8/10
It really should come as no great shock to find about 49 "shades of Grey" . . .
29 March 2019
Warning: Spoilers
. . . embedded within THE WORKING MAN. After all, literary historians long have debated other flash-in-the-pan "one-hit wonders" lady writers who seemingly "come out of nowhere" to suddenly top best-seller lists without paying their dues as journeyman scribblers. (The consensus of expert wordsmith sleuths is that "Truman Capote" actually wrote TO KILL A MOCKINGBIRD, for instance, and that "Zane Grey" probably dashed off GONE WITH THE WIND on his 400-foot "fishing yacht.") Which brings us to THE WORKING MAN, and its template for 50 SHADES. This beta version of a manipulative mogul stars "Bette Davis"--famous for WHAT EVER HAPPENED TO BABY JANE?--as "Jane Grey." Not unlike the matter of the "magnum opus" of the originally self-published business saga attributed to "Ms.

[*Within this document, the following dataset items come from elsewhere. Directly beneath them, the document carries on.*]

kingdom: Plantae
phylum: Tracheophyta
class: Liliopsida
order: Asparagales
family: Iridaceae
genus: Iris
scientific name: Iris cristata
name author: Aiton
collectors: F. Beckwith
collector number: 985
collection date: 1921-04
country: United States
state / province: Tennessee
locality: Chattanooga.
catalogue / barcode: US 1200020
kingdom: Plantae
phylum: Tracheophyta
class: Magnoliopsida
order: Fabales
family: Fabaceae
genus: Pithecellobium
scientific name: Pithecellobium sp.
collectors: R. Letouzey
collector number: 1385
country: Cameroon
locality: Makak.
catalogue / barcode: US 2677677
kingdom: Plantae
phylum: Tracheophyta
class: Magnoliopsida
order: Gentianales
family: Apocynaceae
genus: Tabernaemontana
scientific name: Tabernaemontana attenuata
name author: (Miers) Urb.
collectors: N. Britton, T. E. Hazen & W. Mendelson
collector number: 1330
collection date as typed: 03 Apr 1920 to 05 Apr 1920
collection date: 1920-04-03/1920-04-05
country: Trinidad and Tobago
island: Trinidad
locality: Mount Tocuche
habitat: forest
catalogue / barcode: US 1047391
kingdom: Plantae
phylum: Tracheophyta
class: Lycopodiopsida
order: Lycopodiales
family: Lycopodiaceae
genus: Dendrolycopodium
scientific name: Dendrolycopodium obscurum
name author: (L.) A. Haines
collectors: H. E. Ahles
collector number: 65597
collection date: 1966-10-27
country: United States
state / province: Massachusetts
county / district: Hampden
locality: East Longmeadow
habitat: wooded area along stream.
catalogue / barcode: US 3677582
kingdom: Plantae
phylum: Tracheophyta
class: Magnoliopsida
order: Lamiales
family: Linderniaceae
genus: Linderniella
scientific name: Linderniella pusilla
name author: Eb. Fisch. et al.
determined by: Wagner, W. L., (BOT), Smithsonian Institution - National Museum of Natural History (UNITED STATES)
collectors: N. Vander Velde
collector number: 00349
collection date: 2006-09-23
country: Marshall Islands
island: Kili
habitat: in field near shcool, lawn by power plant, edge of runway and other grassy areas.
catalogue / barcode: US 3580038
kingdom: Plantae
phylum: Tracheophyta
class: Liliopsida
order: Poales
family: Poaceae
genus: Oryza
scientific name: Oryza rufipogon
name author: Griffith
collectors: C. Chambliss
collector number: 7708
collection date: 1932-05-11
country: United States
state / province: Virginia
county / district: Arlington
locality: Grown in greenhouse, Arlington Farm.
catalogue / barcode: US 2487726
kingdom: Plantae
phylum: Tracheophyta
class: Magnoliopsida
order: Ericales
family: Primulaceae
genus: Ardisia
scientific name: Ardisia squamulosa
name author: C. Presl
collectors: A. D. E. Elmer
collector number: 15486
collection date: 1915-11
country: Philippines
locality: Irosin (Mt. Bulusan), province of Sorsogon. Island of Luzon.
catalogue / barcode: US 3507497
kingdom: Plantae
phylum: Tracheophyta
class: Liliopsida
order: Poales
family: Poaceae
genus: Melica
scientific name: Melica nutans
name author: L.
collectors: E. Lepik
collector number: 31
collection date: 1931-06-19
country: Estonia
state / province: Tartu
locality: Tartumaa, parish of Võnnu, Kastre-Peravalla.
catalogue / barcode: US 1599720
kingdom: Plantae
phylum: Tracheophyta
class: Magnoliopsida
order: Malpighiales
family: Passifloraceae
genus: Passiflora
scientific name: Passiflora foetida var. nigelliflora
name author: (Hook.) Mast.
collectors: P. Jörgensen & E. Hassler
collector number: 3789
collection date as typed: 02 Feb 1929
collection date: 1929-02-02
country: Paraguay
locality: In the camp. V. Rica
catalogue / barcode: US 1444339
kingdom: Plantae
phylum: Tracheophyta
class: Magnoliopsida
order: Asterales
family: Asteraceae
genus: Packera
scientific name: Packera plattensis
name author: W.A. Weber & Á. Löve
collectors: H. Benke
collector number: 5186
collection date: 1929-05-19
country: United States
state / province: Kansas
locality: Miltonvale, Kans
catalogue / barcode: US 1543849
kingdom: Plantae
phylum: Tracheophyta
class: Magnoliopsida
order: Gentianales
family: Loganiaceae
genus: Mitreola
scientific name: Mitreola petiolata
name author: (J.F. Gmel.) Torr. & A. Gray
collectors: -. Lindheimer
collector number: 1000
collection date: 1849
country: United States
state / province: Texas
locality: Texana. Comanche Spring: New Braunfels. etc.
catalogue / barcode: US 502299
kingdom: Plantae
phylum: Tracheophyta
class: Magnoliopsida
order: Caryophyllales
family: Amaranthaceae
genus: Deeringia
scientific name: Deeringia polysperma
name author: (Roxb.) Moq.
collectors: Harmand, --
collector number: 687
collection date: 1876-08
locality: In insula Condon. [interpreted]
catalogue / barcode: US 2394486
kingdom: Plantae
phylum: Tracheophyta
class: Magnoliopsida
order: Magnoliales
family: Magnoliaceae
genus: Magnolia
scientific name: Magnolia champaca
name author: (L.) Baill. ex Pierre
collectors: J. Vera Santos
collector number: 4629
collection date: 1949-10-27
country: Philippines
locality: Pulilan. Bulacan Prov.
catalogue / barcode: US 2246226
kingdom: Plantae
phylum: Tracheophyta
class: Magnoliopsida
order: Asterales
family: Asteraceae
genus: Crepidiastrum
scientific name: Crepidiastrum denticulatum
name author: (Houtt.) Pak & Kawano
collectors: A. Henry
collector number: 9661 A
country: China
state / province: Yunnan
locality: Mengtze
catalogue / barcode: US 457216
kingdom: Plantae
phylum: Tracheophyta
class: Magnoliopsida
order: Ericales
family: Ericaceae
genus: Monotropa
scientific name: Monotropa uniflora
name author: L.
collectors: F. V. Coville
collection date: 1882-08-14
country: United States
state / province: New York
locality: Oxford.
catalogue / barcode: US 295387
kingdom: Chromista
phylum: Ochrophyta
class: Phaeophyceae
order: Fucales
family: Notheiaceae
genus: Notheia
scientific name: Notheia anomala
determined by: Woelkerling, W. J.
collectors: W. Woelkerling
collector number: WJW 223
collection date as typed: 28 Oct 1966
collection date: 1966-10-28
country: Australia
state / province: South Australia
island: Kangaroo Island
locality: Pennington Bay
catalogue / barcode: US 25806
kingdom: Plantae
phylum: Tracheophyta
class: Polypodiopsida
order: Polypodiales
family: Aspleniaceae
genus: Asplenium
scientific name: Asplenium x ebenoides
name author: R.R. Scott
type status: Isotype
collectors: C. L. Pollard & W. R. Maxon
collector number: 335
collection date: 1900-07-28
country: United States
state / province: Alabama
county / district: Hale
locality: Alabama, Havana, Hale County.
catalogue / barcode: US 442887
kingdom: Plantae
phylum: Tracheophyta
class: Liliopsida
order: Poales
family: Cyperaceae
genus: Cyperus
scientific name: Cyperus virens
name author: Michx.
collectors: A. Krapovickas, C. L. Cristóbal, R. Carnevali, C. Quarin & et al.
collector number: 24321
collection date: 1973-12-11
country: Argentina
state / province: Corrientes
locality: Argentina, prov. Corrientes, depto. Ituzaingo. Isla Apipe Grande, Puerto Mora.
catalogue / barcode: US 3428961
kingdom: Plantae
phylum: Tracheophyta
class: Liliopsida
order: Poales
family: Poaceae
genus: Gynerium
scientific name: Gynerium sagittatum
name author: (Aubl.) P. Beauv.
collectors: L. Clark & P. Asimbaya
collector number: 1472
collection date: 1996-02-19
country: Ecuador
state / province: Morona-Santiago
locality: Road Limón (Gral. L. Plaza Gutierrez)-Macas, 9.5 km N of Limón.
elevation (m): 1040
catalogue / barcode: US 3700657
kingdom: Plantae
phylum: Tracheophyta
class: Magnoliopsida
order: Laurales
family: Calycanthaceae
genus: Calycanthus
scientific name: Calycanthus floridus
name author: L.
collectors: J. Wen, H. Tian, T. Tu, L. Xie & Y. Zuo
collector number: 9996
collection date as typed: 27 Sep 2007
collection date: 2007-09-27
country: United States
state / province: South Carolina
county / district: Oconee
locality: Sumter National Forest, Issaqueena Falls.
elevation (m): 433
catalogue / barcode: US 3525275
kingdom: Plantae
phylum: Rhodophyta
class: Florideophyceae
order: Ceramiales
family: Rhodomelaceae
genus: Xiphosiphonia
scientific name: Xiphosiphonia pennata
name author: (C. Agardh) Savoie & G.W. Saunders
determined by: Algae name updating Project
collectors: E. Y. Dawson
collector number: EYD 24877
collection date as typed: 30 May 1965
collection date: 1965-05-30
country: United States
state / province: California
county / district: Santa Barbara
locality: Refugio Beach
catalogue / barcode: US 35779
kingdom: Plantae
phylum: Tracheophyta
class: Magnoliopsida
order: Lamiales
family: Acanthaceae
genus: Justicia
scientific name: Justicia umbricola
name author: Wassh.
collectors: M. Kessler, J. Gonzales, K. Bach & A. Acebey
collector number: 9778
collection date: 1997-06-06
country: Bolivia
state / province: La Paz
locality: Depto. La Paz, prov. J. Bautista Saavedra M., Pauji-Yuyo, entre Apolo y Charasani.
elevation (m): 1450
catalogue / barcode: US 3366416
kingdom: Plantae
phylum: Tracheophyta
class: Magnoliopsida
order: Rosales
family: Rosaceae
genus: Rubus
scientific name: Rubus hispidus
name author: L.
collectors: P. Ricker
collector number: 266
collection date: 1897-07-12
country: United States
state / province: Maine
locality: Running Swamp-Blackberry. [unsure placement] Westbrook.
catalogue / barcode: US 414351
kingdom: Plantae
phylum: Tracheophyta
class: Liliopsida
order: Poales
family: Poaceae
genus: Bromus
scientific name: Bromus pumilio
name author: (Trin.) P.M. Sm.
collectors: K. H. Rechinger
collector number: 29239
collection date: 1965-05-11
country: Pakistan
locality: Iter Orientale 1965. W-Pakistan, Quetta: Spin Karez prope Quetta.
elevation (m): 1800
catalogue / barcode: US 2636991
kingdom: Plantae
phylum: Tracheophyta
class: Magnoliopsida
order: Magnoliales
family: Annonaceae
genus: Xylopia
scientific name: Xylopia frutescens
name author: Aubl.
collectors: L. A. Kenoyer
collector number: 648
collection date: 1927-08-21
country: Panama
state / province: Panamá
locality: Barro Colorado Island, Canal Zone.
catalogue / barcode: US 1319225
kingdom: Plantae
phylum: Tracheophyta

James," WORKING MAN revolves around an older "John" showing naïve Jane the ropes, so to speak, in the Modern World of Making Money. Like 50 SHADES, "49 Shades" features tons of sexual innuendo and hints of impending incest (albeit once-removed). However, since WORKING MAN is a Black & White film, there is no "Red Room," and the ecclesiastic censors of the 1930s prevent "49 Shades" from approaching NC-17 territory as closely as does the later adaptation. On the plus side, "49 Shades" teaches viewers a lot more about John's shoe business than 50 SHADES has managed to do regarding Christian's publishing foray (despite having only a tiny fraction of that over-hyped trilogy's running time). The bottom line is that Ms. James only needed throw in a few whips to the plot of THE WORKING MAN to make her plagiarized story one shade darker.